▶ Task to carry out:
All lines in the data that hold the word "rules" need copying.

==================================================

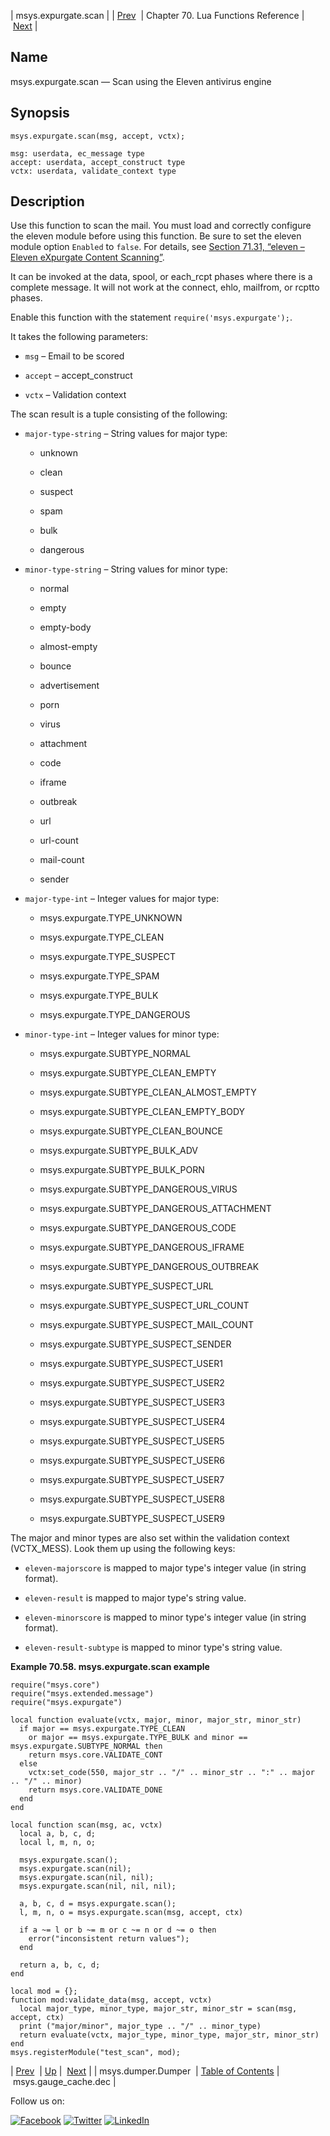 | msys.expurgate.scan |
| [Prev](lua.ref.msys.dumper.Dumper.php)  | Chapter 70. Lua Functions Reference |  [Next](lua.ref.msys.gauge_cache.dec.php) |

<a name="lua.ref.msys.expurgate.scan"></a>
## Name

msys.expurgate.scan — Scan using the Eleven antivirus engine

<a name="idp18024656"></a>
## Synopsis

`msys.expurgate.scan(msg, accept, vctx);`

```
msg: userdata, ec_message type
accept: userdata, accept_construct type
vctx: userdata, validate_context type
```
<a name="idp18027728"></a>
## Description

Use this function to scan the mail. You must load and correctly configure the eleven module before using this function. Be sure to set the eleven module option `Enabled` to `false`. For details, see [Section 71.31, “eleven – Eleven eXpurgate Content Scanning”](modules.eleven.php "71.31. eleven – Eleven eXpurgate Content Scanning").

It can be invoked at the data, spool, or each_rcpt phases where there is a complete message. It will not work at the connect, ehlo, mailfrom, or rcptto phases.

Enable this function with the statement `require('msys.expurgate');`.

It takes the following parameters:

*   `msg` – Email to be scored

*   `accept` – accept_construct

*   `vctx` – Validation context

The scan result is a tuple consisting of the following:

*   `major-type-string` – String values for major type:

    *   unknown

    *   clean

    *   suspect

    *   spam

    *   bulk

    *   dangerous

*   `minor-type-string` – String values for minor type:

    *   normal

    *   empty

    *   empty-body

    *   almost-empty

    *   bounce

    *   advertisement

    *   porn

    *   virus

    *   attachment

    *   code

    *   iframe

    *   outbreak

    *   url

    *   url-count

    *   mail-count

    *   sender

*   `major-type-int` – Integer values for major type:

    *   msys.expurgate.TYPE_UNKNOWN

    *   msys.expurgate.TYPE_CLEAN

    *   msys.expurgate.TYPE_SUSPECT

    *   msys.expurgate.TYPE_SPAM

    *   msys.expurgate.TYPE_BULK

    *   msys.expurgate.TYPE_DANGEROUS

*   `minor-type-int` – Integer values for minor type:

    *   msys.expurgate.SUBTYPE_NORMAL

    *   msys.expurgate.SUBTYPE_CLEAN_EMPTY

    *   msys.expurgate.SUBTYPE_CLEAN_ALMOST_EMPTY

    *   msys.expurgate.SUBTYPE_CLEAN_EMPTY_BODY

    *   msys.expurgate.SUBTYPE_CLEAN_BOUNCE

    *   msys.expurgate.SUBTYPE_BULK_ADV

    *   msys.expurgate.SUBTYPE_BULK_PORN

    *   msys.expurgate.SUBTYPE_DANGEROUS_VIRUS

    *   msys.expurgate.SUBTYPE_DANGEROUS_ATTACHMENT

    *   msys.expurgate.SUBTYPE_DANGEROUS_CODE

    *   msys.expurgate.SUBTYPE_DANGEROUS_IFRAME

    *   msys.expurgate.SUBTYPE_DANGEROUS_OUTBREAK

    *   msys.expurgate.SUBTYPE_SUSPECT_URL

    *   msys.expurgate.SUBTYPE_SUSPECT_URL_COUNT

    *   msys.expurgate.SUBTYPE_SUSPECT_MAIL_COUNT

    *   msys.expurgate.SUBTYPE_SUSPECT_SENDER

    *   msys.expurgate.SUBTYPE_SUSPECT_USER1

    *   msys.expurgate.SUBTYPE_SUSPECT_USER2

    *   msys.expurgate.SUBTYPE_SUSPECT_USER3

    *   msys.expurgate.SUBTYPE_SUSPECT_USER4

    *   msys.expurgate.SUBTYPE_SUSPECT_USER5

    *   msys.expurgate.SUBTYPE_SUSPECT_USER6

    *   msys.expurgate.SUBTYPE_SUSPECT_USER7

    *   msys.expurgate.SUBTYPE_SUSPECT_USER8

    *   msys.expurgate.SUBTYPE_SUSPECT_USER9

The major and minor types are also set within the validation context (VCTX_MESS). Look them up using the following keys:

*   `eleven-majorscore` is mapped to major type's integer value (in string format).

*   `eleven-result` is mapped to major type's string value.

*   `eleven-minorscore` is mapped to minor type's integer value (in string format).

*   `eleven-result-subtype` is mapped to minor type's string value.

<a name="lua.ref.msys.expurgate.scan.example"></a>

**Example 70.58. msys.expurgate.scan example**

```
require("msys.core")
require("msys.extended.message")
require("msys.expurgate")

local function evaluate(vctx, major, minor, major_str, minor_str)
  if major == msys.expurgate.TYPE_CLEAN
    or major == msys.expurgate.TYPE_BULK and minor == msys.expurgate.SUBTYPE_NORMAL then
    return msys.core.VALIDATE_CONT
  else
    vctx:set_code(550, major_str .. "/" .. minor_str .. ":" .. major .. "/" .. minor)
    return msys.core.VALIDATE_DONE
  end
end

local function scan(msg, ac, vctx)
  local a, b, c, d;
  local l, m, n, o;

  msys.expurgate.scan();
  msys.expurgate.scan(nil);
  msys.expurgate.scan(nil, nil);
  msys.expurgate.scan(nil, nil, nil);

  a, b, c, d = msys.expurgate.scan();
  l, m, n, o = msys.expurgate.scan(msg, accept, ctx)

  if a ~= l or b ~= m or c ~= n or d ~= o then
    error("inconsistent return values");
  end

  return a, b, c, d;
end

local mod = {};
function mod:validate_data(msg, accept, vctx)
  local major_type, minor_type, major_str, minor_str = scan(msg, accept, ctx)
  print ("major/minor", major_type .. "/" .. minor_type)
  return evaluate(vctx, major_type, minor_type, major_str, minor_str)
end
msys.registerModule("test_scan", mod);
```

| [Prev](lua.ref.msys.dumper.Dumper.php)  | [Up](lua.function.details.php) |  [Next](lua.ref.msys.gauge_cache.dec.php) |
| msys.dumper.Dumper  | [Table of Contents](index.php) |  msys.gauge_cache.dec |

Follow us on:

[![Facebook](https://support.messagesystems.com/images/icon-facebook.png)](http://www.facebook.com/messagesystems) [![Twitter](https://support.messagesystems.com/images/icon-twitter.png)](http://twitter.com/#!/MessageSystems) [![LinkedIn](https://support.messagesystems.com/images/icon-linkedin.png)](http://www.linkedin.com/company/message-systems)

==================================================

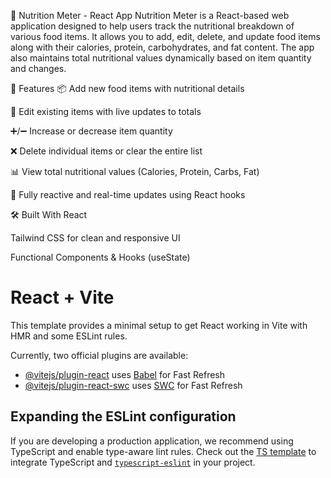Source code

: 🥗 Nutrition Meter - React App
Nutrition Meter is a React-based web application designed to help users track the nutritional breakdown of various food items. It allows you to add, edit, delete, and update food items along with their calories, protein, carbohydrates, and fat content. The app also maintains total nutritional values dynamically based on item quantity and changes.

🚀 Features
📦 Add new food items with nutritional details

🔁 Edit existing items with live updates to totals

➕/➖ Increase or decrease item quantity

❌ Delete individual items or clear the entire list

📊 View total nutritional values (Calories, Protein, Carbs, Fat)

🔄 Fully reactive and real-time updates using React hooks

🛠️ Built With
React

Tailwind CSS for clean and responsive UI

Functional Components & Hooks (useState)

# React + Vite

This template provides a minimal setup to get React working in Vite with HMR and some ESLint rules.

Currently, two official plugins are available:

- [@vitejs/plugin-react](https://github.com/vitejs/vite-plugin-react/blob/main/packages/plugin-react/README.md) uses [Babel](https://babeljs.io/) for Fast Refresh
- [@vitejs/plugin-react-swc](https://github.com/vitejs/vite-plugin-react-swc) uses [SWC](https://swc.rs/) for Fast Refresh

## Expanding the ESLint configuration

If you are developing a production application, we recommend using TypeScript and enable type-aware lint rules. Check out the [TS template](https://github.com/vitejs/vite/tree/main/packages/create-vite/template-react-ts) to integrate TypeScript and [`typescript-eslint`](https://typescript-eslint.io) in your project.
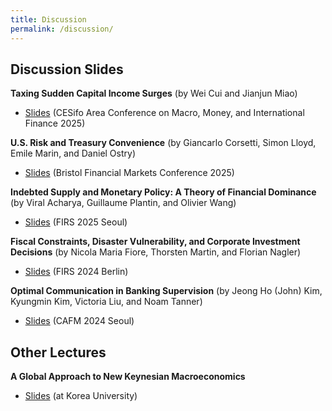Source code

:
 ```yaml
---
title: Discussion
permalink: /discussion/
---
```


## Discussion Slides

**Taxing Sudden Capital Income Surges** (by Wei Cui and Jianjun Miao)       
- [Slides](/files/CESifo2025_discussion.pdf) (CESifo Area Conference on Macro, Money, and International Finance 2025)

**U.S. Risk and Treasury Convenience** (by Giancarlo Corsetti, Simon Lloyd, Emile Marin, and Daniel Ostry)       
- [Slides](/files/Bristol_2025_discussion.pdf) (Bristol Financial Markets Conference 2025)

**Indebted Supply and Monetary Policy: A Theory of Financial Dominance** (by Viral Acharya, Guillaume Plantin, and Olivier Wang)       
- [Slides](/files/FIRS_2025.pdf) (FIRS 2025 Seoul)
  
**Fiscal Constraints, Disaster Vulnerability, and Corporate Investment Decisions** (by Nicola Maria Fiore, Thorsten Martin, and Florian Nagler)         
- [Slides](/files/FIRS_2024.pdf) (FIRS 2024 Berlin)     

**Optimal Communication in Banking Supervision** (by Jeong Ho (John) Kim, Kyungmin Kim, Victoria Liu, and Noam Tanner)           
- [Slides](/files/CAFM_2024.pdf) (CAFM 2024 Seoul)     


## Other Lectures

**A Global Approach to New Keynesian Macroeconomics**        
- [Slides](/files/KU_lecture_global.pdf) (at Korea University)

==================================================

▶ Response area:
This template provides a minimal setup to get React working in Vite with HMR and some ESLint rules.
If you are developing a production application, we recommend using TypeScript and enable type-aware lint rules. Check out the [TS template](https://github.com/vitejs/vite/tree/main/packages/create-vite/template-react-ts) to integrate TypeScript and [`typescript-eslint`](https://typescript-eslint.io) in your project.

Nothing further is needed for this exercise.